SOURCE INFORMATION -
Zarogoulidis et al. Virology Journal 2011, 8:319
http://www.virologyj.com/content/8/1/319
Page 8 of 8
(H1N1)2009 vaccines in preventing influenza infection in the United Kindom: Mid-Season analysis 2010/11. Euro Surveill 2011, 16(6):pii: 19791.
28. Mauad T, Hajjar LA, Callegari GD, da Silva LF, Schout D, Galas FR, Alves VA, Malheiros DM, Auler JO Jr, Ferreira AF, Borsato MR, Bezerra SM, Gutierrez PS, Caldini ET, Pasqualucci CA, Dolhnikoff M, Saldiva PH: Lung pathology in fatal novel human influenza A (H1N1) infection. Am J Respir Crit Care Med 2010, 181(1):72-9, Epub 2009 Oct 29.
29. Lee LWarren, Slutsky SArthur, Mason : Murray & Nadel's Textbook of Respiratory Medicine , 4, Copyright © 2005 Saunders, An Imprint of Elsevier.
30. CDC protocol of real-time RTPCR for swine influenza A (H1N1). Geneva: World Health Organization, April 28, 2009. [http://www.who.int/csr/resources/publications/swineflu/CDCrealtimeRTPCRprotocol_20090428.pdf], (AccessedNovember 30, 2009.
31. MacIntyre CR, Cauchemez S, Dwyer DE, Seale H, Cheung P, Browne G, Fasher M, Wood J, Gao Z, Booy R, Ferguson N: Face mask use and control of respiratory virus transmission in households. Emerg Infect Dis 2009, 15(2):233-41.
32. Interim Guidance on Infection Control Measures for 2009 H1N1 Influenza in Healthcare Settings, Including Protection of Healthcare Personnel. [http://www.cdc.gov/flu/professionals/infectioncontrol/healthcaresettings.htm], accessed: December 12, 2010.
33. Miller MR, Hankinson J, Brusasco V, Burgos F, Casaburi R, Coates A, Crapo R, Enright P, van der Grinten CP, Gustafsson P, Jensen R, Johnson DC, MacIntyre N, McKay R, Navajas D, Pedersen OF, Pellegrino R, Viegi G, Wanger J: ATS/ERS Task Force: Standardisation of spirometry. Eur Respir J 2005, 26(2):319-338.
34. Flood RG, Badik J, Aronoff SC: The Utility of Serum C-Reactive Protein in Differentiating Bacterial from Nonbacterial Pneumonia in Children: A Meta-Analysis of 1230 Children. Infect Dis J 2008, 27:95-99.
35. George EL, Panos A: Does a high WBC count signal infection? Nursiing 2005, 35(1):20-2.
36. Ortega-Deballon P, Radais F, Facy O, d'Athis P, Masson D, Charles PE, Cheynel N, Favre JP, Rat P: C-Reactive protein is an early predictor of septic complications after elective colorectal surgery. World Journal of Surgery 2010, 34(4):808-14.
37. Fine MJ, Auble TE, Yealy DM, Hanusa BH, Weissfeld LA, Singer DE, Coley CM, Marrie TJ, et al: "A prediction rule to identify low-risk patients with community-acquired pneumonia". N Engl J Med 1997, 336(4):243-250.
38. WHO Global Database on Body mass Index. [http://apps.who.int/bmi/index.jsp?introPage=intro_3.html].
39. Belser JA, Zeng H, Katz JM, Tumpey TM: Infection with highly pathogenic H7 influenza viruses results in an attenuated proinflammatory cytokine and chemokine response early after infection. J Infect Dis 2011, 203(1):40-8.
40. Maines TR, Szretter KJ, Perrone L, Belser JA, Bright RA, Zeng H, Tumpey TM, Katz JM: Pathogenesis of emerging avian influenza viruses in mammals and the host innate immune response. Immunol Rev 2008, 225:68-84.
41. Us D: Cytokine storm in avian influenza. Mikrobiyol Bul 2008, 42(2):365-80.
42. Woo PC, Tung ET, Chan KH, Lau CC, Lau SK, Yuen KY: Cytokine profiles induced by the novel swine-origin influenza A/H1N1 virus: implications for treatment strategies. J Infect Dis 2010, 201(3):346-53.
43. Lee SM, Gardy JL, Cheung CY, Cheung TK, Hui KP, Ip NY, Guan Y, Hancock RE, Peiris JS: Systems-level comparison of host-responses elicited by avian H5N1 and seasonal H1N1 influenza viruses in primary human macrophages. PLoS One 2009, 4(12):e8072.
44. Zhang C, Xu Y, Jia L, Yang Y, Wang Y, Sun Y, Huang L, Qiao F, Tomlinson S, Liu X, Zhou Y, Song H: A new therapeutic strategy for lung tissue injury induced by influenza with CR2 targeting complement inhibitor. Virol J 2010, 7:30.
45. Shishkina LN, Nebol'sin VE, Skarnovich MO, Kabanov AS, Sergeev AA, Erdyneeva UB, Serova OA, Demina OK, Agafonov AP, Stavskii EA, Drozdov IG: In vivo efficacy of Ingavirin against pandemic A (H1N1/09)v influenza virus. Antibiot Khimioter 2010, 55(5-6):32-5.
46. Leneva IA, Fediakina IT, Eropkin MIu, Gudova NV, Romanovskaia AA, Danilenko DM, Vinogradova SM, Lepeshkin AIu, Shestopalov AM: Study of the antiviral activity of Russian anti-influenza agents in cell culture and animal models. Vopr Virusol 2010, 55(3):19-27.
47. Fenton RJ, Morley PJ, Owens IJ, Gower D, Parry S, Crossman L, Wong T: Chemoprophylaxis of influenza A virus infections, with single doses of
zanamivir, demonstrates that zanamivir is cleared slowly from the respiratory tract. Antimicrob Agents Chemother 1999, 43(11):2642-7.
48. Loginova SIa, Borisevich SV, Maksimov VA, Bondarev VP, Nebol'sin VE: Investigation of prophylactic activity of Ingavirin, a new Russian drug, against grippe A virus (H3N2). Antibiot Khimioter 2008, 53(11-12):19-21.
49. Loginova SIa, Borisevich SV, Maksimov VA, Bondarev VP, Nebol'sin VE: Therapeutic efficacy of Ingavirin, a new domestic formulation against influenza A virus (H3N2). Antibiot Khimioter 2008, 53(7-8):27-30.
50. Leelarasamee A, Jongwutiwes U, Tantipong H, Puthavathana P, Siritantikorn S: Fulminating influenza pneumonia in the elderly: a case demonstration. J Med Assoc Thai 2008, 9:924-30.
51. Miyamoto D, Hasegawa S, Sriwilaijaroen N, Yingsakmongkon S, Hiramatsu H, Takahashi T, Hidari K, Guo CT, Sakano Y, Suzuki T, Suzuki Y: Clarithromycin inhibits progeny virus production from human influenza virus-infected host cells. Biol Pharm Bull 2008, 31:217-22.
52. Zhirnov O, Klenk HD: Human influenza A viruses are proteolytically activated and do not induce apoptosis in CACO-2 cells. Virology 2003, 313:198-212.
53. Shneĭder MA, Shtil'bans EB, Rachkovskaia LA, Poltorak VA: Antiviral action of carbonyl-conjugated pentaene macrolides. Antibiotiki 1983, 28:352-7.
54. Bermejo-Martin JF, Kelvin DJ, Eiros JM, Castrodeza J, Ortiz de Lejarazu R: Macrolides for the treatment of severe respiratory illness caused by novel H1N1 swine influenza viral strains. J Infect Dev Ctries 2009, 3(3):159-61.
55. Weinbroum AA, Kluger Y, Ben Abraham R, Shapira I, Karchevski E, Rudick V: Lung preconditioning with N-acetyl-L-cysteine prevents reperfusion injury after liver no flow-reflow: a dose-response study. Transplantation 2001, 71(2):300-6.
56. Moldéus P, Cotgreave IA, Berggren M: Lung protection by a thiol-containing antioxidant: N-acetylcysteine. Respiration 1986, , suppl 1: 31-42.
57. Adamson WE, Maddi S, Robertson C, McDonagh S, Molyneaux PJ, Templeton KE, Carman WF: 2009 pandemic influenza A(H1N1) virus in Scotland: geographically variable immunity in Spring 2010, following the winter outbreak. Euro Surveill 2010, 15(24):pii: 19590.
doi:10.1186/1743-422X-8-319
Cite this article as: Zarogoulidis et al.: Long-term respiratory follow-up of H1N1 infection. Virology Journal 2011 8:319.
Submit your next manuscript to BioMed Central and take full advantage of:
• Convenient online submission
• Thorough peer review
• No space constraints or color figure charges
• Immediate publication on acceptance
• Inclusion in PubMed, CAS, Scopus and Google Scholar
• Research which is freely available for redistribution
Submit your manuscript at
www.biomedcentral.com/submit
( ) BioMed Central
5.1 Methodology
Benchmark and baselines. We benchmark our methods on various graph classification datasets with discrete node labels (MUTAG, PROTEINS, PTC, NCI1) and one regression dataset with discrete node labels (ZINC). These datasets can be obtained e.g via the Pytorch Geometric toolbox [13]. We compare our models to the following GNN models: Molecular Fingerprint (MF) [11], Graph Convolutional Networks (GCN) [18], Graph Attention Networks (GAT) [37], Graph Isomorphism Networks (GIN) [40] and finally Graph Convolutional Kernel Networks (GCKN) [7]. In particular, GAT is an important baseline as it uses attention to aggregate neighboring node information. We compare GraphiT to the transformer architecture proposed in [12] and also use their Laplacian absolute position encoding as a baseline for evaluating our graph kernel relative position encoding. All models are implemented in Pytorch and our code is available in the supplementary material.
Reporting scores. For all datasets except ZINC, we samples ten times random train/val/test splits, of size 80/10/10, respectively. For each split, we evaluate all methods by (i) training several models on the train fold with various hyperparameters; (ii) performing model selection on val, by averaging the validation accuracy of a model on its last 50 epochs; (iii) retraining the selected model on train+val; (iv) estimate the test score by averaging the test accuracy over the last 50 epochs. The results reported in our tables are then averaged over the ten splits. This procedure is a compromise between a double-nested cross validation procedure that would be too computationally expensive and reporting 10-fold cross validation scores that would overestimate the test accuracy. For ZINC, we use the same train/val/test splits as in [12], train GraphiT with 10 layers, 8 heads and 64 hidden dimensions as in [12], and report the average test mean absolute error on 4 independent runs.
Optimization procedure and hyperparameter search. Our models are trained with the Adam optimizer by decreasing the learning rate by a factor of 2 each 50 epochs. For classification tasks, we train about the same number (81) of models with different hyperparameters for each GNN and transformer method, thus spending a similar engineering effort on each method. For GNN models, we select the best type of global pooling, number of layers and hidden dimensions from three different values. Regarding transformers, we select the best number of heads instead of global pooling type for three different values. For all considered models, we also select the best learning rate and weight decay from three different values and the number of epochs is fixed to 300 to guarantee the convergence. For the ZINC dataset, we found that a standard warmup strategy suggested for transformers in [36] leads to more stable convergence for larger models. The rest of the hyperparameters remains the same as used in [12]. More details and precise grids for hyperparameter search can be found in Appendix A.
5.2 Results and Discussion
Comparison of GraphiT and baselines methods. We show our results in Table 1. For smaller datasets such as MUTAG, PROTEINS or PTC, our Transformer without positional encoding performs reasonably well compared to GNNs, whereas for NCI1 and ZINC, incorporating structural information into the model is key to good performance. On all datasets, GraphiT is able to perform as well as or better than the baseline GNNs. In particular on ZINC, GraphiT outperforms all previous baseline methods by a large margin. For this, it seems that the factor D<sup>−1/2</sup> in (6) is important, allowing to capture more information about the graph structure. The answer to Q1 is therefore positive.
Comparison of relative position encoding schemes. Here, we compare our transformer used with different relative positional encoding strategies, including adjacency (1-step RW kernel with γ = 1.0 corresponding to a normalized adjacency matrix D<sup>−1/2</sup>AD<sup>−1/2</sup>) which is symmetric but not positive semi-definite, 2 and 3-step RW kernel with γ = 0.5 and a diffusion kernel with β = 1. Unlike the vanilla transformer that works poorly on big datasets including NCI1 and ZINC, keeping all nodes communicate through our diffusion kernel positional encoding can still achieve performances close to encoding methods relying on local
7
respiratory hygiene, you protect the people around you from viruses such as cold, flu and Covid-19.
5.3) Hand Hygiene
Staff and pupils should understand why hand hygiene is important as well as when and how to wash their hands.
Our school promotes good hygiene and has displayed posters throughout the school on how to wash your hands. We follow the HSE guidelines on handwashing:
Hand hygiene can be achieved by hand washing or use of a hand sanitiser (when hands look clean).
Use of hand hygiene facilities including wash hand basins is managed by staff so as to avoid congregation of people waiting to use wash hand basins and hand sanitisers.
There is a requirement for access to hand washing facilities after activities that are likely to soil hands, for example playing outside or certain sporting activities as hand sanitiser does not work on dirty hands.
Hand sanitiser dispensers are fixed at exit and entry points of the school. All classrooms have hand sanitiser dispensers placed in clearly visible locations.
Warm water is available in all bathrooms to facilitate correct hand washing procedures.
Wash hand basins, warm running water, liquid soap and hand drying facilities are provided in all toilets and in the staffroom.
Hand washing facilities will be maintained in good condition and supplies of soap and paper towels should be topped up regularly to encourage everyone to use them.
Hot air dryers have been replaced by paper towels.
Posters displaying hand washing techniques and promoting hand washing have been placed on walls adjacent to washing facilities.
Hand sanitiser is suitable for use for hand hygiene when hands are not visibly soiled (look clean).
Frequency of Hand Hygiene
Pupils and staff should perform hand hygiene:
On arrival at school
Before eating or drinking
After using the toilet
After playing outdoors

THE TASK - All lines from the beginning of the material above through the one with "28. Mauad T, Hajjar" need to be returned exactly; please return those and only those.

WRITTEN ANSWER -
Zarogoulidis et al. Virology Journal 2011, 8:319
http://www.virologyj.com/content/8/1/319
Page 8 of 8
(H1N1)2009 vaccines in preventing influenza infection in the United Kindom: Mid-Season analysis 2010/11. Euro Surveill 2011, 16(6):pii: 19791.
28. Mauad T, Hajjar LA, Callegari GD, da Silva LF, Schout D, Galas FR, Alves VA, Malheiros DM, Auler JO Jr, Ferreira AF, Borsato MR, Bezerra SM, Gutierrez PS, Caldini ET, Pasqualucci CA, Dolhnikoff M, Saldiva PH: Lung pathology in fatal novel human influenza A (H1N1) infection. Am J Respir Crit Care Med 2010, 181(1):72-9, Epub 2009 Oct 29.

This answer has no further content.